Notice who is not covered: Coaches of sports teams. Police officers. Family, friends and co-workers.
Or journalists. A journalist cannot violate HIPAA by disseminating information about a person’s medical condition — period. If a journalist becomes privy to confidential medical information– even if the information is leaked by a physician who is violating HIPAA — the First Amendment protects the right to publish that information. And so long as the information is truthfully reported and is newsworthy, the disclosure is not legally actionable.
Nor — despite what campus police officers sometimes believe — can a student violate medical privacy simply by photographing or videotaping a person being tended by paramedics in a public place. While it may be wise ethical judgment to stand a respectful distance back from the scene of a medical emergency and to select images judiciously to minimize undue embarrassment, police can neither shut down the non-disruptive filming of a medical emergency scene nor destroy or confiscate the footage a journalist has shot.

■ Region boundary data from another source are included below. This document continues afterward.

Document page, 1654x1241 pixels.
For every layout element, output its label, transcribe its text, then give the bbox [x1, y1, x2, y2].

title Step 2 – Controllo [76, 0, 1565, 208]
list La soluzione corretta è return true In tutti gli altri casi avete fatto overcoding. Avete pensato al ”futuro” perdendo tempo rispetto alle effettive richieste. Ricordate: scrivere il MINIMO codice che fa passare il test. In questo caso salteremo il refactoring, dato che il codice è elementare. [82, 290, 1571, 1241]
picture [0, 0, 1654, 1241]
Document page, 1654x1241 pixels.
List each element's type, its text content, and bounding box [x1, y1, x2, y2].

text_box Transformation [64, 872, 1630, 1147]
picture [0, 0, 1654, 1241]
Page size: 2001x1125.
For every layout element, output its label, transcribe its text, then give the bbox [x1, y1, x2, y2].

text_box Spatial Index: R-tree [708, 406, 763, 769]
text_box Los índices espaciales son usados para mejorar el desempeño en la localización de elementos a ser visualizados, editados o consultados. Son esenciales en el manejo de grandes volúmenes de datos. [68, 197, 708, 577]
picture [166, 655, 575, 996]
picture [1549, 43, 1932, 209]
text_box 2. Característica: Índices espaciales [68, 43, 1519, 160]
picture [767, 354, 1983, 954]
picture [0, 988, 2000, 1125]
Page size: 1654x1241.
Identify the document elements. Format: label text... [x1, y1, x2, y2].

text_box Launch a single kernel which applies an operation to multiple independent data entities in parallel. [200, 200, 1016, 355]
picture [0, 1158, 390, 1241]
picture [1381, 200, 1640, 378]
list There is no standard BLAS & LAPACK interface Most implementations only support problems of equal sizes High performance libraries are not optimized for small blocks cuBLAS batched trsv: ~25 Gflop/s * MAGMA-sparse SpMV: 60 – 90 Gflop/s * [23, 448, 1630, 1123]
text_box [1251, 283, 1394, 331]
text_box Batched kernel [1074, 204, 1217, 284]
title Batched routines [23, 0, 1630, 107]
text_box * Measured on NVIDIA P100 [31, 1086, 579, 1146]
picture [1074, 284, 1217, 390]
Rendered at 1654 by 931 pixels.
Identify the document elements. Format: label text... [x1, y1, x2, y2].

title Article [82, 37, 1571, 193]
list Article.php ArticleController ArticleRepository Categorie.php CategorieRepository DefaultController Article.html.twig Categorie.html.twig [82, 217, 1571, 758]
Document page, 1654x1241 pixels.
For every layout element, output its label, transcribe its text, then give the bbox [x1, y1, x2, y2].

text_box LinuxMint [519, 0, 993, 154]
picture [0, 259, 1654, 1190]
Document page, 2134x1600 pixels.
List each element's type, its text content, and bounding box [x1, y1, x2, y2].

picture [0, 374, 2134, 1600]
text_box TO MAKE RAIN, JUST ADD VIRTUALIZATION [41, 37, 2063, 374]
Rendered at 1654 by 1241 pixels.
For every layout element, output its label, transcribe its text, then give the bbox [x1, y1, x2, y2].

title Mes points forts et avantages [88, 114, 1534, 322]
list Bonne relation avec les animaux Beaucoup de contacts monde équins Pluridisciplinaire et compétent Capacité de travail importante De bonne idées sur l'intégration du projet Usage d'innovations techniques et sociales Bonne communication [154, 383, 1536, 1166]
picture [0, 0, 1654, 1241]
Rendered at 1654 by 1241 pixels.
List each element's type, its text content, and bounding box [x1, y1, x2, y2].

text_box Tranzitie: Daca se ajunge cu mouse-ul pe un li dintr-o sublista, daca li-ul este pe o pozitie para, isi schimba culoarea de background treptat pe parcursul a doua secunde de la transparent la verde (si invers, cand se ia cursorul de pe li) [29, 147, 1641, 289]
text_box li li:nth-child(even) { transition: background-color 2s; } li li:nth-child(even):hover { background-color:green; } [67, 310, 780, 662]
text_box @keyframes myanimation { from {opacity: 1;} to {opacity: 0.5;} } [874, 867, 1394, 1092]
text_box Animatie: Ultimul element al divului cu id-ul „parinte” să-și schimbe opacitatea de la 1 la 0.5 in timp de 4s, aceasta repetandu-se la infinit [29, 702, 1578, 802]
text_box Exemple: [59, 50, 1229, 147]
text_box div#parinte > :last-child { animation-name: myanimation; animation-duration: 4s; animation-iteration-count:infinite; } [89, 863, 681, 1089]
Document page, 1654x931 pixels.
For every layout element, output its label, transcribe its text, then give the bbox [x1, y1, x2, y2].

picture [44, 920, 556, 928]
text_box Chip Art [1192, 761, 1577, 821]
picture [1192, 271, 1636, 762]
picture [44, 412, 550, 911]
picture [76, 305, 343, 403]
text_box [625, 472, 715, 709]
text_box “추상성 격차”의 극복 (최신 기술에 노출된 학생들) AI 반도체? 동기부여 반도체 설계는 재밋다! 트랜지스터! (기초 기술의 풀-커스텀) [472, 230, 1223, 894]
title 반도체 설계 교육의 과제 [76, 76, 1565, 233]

What’s more, the HIPAA statute and accompanying regulations enacted by the federal Department of Health and Human Services explicitly allow for the release of “directory information” about a patient, even without getting approval from the patient or a family member — e.g., “Coach Smithers is in the cardiac unit in serious condition.” So a hospital spokesperson who claims to be legally barred from confirming that Coach Smithers is in intensive care is mistaken — or lying.
College journalists routinely are told by campus police and public-safety departments that HIPAA precludes the disclosure of, for example, the nature of a car-crash victim’s injuries. This is simply false. A police officer’s narrative write-up from the scene of an accident (or a crime) is not a patient’s medical record. Police reports are created for the benefit of law enforcement — and the public — not for use in delivering medical treatment.
A different confidentiality law, the Family Education Rights and Privacy Act, or FERPA, may sometimes apply to the release of a named individual student’s medical records. But not when the information is gleaned from police records or from a publicly observable vantage point, such as videotaping courtside athletic trainers bandaging a player’s wound.
In an extreme case that is making its way through the South Carolina courts, a county medical examiner is claiming that an autopsy report — the kind of document that routinely is released as a matter of public interest — is a confidential HIPAA medical record. As one open-government expert told Charleston’s Post and Courier, “If you’ve got a coroner for your health care provider, you’re in deep trouble.”
When a request for public records is met by a claim of HIPAA confidentiality, a journalist’s first assumption should be that the explanation is bogus. “Show me where in the law it says that,” is an excellent response to this and to many other half-baked rationalizations for dishonoring information requests.